Where a line in the material beneath contains "about", count it. Give the number only.

Information supplied.
=== Begin Enclosure ===
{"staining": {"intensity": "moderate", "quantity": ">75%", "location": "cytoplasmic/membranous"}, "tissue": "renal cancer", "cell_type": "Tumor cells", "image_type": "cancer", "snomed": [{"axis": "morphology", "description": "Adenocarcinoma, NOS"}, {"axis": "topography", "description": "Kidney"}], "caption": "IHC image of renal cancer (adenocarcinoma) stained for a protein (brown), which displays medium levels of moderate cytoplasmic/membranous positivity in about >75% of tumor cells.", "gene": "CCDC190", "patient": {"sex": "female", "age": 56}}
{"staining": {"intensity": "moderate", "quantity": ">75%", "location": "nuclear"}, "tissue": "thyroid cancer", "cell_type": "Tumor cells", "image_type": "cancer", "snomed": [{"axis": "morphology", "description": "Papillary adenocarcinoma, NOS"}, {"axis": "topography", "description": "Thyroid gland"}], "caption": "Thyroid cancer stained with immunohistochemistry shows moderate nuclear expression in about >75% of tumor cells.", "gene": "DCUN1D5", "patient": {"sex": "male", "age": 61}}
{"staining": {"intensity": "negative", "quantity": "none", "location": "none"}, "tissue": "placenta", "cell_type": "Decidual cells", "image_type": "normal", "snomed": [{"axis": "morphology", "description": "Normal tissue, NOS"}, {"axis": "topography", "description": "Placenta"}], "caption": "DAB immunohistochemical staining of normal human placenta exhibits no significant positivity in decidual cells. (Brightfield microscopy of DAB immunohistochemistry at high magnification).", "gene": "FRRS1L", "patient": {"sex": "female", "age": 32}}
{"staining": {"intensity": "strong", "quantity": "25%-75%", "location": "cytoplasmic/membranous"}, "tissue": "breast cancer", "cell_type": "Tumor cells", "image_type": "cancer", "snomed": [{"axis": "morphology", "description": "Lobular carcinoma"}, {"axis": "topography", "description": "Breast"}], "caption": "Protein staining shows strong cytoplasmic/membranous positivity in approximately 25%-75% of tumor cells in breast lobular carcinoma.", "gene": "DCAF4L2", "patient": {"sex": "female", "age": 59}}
=== End Enclosure ===
Answer to this task. 2